### TASK TO CARRY OUT
Copy out word for word the lines from the one containing "family: Orchidaceae" through the last line, inclusive.
++++ WORKING DATA ++++
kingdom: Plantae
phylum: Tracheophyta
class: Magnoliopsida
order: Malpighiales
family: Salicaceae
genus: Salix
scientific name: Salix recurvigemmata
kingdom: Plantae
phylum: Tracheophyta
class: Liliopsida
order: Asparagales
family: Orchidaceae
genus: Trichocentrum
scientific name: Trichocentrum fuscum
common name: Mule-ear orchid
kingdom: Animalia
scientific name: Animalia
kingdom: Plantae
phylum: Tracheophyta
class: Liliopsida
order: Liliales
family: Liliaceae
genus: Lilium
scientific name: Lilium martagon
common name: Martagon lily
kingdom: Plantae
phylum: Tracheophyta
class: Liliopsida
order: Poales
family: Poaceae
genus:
++++
### EXERCISE OUTPUT
family: Orchidaceae
genus: Trichocentrum
scientific name: Trichocentrum fuscum
common name: Mule-ear orchid
kingdom: Animalia
scientific name: Animalia
kingdom: Plantae
phylum: Tracheophyta
class: Liliopsida
order: Liliales
family: Liliaceae
genus: Lilium
scientific name: Lilium martagon
common name: Martagon lily
kingdom: Plantae
phylum: Tracheophyta
class: Liliopsida
order: Poales
family: Poaceae
genus:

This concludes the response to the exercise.